[Dataset records]
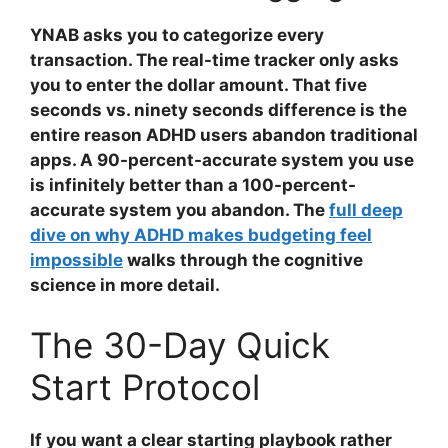
YNAB asks you to categorize every
transaction. The real-time tracker only asks
you to enter the dollar amount. That five
seconds vs. ninety seconds difference is the
entire reason ADHD users abandon traditional
apps. A 90-percent-accurate system you use
is infinitely better than a 100-percent-
accurate system you abandon. The
full deep
dive on why ADHD makes budgeting feel
impossible
walks through the cognitive
science in more detail.
The 30-Day Quick
Start Protocol
If you want a clear starting playbook rather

[Instructions to follow] Transcribe the text of the entries line for line, and leave the pictures out of your answer.

[Task result]
YNAB asks you to categorize every
transaction. The real-time tracker only asks
you to enter the dollar amount. That five
seconds vs. ninety seconds difference is the
entire reason ADHD users abandon traditional
apps. A 90-percent-accurate system you use
is infinitely better than a 100-percent-
accurate system you abandon. The
full deep
dive on why ADHD makes budgeting feel
impossible
walks through the cognitive
science in more detail.
The 30-Day Quick
Start Protocol
If you want a clear starting playbook rather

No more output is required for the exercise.